I found a problem in the Fortran 90 program that I have ported to a Cray
J90 which I can reproduce with small test programs. The program makes use
of OpenMP and there is a bug in Cray's implementation of Fortran 90. I
reported this to the local help desk at NERSC. They filed a report with
Cray in March. The consultant at NERSC optimistically predicted that the
bug would be fixed in *three* months. In fact Cray were still testing
their bug fix in late June and a Fortran 90 compiler with the bug fix
still hasn't been installed on the local J90.
The Cray PVPs Fortran compilers have their own proprietary autotasking
directives for shared memory programming. I think support for OpenMP was
added relatively recently. However, the Cray Fortran manual does say that
the autotasking directives are now deprecated and that OpenMP should be
used so presumably their implementation of OpenMP should now be stable?
I note in passing that Cray were recently sold by SGI to Tera. SGI kept
their Origin 2000 line going. (Great machines, by the way :)
Anyway, enough complaining about Cray. I will describe the bug and would
like to know if anybody has any suggestions of a good workaround. At
present I use "C$omp parallel do, if(nloop.ne.1)" where nloop is the final
value of the loop variable. However, this extra check may have a
performance penalty (but without it, presumably anything can happen...).
I am also interested if anybody else has had problems with OpenMP with
this compiler.
When I have code similar to below:
C$comp parallel do
do i=1,nloop
.
.
.
C carry out some action - e.g. call a subroutine
.
.
.
enddo
C
and nloop=1 with the program running on more than one processor, I find
that this crashes with a floating point error.
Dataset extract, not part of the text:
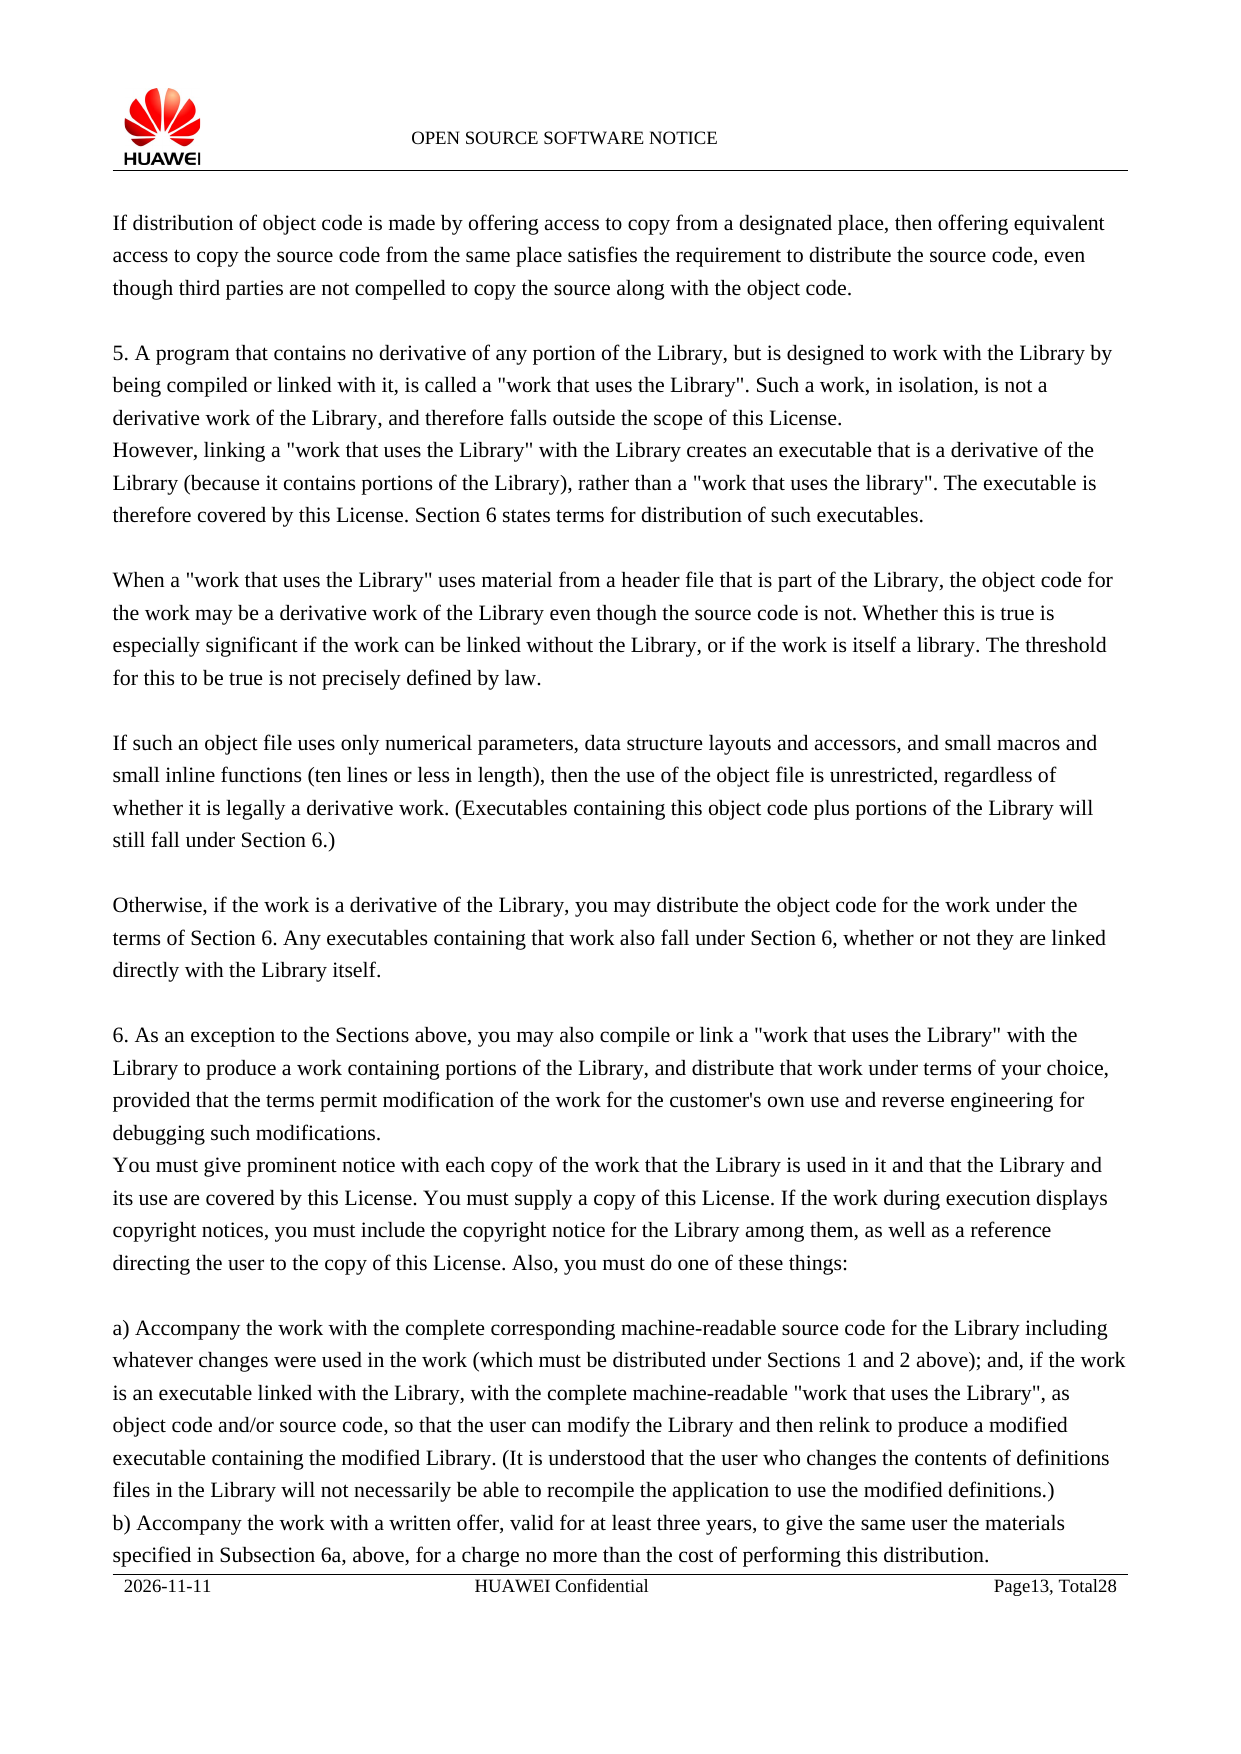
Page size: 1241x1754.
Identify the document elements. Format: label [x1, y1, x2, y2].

picture [124, 88, 201, 165]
In general, there probably
isn't any good reason to parallelise a do loop with 'do i=1,1'; but this
would mean that there has to be extra code to handle nloop=1; as a special
case. (This could end up with a lot of changes in the program.) I should
explain that in the original program the 'similar' loop is intended to
divide up work between different processors. It is probably a bug that
the 'nloop' variable can ever end up equal to one when the program is
running on more than one processor. However, it is surprising to me that
it causes the program to crash rather than just waste some CPU time.
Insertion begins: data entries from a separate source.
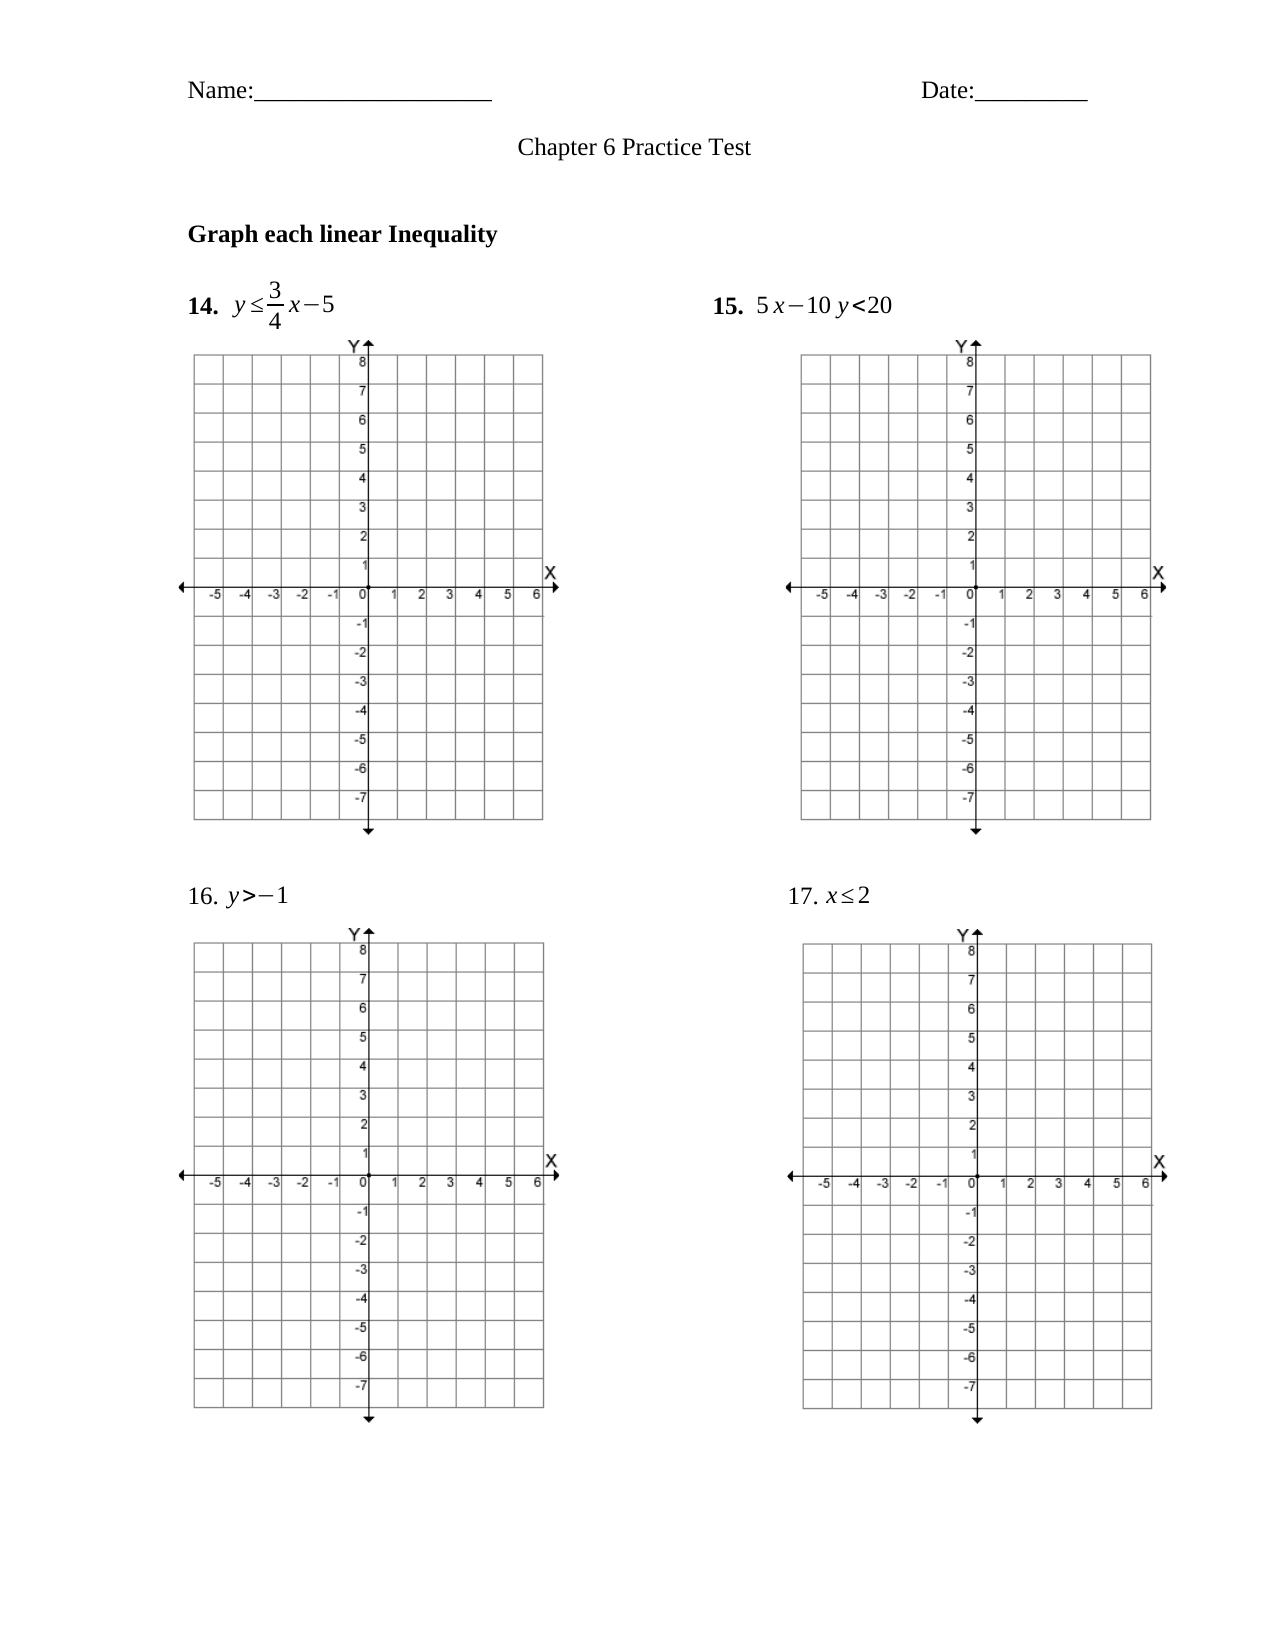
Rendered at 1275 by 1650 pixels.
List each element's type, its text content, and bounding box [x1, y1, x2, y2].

text Graph each linear Inequality [187, 219, 1087, 247]
text 14. 15. [187, 276, 1087, 335]
picture [787, 929, 1168, 1425]
picture [785, 340, 1167, 836]
picture [178, 340, 559, 836]
text 16. 17. [187, 881, 1087, 910]
picture [178, 928, 560, 1424]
Of related interest, I find a small test program with do i=1,1...enddo and
the OpenMP directives as above produces a compile-time error message (with
the '-O 1' level of optimisation and above). Apparently the optimisation
generates a divide by zero and this causes a small test program to fail to
compile. If the OpenMP directive isn't there then the code does compile
successfully.
William Nicholson
For those are interested here is the code for the first mentioned test
program. Run it on more than one CPU and enter 1 when prompted and
watch the program bomb. (By the way, the reason I have written the program
so that one enters a value for nloop is that at the higher optimisation
levels, if nloop is initialised to 1 in the program then the optimisation
just takes the loop out.)
program dirtest2
C
implicit none
C
integer, parameter :: NSIZE=100
real arr(NSIZE)
integer stdin, stdout, stderr
integer i, nloop
C
stdin=5
stdout=6
stderr=0
C
do i=1,NSIZE
arr(i)=0.
enddo
C
write(stdout, *)'Enter value for nloop:'
read(stdin, *) nloop
C
C$omp parallel do
do i=1, nloop
arr(i)=i
enddo
C
write(stdout, *) arr
C
stop
C
end
Here is the related program which gives a compile-time error:
program dirtest2a
C
implicit none
C
integer, parameter :: NSIZE=100
real arr(NSIZE)
integer stdin, stdout, stderr
integer i, nloop
C
stdin=5
stdout=6
stderr=0
C
do i=1,NSIZE
arr(i)=0.
enddo
C
C$omp parallel do
do i=1, 1
arr(i)=i
enddo
C
write(stdout, *) arr
C
stop
C
end
%%%%%%%%%%%%%%%%%%%%%%%%%%%%%%%%%%%%%%%%%%%%%%%%%%%%%%%%%%%%
|